__EXERCISES TO COMPLETE__
[a] Decide whether each statement agrees with the passage on irregular income below, answering yes or no and quoting the passage's deciding words: (i) Gourmet meals delivered home belong in the 'survival' bucket. (ii) Someone who has gone two months with zero income should keep three months of expenses in a liquid fund. (iii) After the average monthly spends move to the 'Spend It' account, the remaining money goes to the 'Invest It' account.
[b] According to the passage on irregular income below, what should you analyze to see where your money goes?

── TEXT PASSAGE

Doctors, lawyers, freelancers, small entrepreneurs and other freelance professionals have erratic income flows. Some months are good, the others not that great, but there are living costs that must be met to not default on rent or EMI, credit card payments, insurance premiums, school fees. Money to buy food must be there whether it is a good month or not. One way to think about how much you need is to break down spends into two buckets: ‘survival’ money and ‘living’ money. Into the ‘survival’ bucket will go your rent, EMI, spends on groceries (no, it does not include gourmet meals delivered home), household help costs, travel for work, utility bills, school or college fees and anything else that is essential for your life. ‘Living’ money will have lifestyle spends on eating out, movies, holidays, gadgets, and whatever else is part of your life’s higher needs. A good way would be to analyse your card spends for the past year and see where the money goes to get an idea. To the living cost number, add an average of the lifestyle spend over the year and that is your must-have income level each month, no matter what the income flow looks like.

I like to use a three bank account system in which all your income drops into the ‘Income’ account. From that your average monthly spends get transferred to your ‘Spend It’ account every month and the rest moves to the ‘Invest It’ account. Now figure out how long a bad streak can continue. Has there been a time that no money has come in at all for a month? For 2 months? For 3 months? Whatever that number, add one month to it and keep that much money in a liquid fund—call it the ‘Bad Month’ account. If you’ve been at zero income in the past for 2 months, then keep 3 months of expenses in a liquid fund. In the month that your income falls short of the budgeted expenses, dip into this fund for the amount you need. Remember to refill when the income flows are good. Figure out your periodic lump sum payments and add that number to your Bad Month account.

Budget a bit more for expenses such as car insurance premium or medical and life premiums, for some people this expense can come out of the regular monthly spend. But if your kid is abroad studying or if you have a large insurance-plus-investment premium due (these are plans that you should discard, but there are those who are still funding these wealth destroying insurance plans), you may need to create more pools specific to those payments. You can add it to the Bad Month account or create one more liquid fund for periodic payments.

────
── RECORD SET

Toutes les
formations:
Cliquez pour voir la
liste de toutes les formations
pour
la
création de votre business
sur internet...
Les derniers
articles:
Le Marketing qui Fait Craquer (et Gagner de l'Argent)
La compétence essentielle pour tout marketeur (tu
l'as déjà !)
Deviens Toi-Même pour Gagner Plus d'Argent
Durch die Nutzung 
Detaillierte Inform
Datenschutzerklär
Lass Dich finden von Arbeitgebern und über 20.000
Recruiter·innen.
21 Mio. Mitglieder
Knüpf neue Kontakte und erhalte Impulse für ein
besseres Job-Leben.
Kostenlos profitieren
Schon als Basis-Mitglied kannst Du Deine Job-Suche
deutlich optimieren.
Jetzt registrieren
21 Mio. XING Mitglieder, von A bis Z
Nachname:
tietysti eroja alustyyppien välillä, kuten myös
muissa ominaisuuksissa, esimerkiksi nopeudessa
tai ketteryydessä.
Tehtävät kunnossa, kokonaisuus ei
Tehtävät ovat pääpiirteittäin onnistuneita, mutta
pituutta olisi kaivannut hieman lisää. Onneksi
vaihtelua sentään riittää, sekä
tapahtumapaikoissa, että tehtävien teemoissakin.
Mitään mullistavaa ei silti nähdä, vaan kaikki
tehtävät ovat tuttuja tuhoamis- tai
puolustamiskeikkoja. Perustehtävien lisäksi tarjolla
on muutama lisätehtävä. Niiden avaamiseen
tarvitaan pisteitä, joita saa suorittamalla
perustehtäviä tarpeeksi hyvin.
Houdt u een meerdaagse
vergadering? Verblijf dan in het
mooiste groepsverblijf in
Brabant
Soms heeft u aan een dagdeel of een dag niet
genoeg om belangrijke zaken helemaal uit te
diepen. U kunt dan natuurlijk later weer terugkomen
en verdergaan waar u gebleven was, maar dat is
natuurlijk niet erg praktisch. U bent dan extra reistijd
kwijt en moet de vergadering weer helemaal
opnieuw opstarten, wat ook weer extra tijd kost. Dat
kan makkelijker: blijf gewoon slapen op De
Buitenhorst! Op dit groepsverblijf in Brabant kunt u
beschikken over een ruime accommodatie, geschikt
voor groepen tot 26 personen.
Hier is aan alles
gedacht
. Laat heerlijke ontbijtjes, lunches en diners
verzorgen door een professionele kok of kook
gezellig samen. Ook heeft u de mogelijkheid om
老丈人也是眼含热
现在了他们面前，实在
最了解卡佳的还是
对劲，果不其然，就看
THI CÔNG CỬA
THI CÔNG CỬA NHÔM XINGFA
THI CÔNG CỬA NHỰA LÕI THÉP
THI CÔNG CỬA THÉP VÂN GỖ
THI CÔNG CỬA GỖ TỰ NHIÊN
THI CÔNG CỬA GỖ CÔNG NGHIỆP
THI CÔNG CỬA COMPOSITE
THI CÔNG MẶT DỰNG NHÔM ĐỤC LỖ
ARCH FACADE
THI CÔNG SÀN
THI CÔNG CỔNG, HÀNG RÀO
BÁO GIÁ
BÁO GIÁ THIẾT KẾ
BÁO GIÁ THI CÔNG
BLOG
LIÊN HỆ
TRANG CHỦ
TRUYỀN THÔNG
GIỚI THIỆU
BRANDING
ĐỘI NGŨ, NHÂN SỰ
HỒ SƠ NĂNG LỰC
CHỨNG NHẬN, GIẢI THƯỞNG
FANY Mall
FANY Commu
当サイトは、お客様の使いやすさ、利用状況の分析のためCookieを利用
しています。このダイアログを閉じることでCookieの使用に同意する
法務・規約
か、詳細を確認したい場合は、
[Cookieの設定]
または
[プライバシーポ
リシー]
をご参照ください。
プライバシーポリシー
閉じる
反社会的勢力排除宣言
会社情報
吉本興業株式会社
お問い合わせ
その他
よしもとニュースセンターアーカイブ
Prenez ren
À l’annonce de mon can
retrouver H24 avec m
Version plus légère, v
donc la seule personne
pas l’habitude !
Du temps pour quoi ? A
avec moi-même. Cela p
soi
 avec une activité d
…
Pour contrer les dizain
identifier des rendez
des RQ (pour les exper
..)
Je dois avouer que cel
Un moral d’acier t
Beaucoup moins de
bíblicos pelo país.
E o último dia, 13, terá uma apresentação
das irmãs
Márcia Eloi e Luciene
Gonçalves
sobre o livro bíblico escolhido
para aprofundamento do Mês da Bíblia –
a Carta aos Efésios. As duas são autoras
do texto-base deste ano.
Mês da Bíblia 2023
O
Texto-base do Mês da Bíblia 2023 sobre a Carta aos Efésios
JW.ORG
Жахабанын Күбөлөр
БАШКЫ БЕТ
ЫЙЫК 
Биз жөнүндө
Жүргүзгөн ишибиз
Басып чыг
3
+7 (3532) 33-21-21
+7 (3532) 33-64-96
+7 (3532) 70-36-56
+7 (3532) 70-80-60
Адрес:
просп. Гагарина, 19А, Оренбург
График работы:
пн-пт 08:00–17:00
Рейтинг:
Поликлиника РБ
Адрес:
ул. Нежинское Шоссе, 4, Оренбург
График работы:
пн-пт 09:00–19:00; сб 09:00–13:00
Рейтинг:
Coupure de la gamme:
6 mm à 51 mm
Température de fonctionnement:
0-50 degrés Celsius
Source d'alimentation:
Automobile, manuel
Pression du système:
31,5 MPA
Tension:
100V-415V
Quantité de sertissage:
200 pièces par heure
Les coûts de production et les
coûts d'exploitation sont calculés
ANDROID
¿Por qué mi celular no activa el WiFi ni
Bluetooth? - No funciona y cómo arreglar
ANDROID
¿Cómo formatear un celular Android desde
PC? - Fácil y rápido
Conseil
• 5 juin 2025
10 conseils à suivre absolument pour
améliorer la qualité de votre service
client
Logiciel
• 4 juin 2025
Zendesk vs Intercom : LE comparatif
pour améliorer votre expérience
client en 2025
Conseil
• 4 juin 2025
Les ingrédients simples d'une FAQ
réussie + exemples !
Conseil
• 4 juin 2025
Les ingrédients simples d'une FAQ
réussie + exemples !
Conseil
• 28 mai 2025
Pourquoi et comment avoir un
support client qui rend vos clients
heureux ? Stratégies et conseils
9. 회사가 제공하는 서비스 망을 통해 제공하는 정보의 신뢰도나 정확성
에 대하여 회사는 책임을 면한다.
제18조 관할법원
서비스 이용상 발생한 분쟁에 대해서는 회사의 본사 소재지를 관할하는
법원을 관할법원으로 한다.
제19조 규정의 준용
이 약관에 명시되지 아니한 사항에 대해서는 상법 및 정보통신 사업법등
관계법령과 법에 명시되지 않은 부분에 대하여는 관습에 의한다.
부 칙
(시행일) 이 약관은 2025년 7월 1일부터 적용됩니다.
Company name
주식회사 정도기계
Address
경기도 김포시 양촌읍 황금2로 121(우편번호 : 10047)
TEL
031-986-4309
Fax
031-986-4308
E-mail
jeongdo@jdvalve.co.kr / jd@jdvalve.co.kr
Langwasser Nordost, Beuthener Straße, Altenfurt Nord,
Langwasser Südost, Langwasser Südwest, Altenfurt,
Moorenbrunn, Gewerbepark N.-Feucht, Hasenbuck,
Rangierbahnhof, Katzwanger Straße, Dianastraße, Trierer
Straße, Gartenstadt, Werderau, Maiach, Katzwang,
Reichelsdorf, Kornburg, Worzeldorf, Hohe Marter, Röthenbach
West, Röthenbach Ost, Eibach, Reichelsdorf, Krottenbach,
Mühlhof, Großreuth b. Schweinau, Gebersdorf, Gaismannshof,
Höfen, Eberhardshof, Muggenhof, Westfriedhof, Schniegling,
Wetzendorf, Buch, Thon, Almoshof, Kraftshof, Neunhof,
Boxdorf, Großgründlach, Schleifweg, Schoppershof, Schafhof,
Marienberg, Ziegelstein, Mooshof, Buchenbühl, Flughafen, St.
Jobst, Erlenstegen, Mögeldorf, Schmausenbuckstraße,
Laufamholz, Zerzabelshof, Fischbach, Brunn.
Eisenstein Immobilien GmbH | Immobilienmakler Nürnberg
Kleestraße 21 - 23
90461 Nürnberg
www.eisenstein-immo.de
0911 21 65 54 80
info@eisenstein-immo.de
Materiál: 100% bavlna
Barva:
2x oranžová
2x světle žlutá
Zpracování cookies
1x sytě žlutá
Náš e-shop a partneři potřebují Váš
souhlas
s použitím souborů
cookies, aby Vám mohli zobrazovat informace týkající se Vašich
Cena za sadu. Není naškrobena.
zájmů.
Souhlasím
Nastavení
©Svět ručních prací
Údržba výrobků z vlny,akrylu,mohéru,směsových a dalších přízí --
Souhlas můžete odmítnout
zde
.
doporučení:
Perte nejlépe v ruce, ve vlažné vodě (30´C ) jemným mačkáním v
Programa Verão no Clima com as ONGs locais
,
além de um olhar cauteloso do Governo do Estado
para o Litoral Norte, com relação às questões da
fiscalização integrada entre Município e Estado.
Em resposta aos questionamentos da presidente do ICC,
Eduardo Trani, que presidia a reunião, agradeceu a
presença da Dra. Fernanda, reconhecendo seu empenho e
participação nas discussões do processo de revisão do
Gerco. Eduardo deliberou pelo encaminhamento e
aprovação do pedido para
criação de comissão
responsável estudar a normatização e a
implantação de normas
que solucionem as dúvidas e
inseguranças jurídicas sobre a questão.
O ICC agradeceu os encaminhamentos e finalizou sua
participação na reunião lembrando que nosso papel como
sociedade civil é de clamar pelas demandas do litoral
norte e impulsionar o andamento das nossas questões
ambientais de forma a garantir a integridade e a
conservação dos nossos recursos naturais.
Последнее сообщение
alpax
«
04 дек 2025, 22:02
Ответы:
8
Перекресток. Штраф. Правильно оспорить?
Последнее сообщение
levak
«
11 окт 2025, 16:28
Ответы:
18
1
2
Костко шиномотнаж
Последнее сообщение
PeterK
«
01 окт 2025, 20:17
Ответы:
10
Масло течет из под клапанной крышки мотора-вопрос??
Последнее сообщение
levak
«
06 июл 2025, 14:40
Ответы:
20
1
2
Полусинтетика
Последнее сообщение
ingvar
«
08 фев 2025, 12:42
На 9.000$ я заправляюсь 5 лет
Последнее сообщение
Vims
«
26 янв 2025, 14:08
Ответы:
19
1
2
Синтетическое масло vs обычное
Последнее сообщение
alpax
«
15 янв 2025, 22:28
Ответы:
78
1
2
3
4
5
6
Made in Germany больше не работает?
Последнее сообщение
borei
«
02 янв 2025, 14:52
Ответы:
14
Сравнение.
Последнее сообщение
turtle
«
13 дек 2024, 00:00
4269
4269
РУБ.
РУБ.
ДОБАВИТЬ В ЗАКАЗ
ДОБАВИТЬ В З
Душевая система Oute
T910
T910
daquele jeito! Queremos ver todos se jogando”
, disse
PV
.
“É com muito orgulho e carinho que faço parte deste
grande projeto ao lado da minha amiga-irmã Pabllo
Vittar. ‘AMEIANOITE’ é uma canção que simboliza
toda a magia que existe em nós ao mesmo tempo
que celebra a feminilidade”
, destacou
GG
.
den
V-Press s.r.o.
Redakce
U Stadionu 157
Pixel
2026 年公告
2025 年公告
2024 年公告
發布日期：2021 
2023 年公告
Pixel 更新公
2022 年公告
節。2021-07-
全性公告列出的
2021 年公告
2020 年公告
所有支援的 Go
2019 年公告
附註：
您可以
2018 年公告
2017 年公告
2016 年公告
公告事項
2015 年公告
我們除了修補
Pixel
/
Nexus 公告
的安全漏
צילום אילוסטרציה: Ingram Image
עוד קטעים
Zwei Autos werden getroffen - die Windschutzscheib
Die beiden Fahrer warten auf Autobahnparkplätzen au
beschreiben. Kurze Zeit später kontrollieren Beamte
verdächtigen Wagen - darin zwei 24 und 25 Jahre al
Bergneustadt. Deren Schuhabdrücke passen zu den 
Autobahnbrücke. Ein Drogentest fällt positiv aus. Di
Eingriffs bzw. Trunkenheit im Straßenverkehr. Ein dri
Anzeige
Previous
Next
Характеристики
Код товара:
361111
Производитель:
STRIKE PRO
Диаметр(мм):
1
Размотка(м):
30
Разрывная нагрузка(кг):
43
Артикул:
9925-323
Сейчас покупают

────

__SOLUTIONS PER TASK__
[a]
(i) No: "no, it does not include gourmet meals delivered home"
(ii) Yes: "If you’ve been at zero income in the past for 2 months, then keep 3 months of expenses in a liquid fund."
(iii) Yes: "the rest moves to the ‘Invest It’ account."

[b] Your card spends for the past year.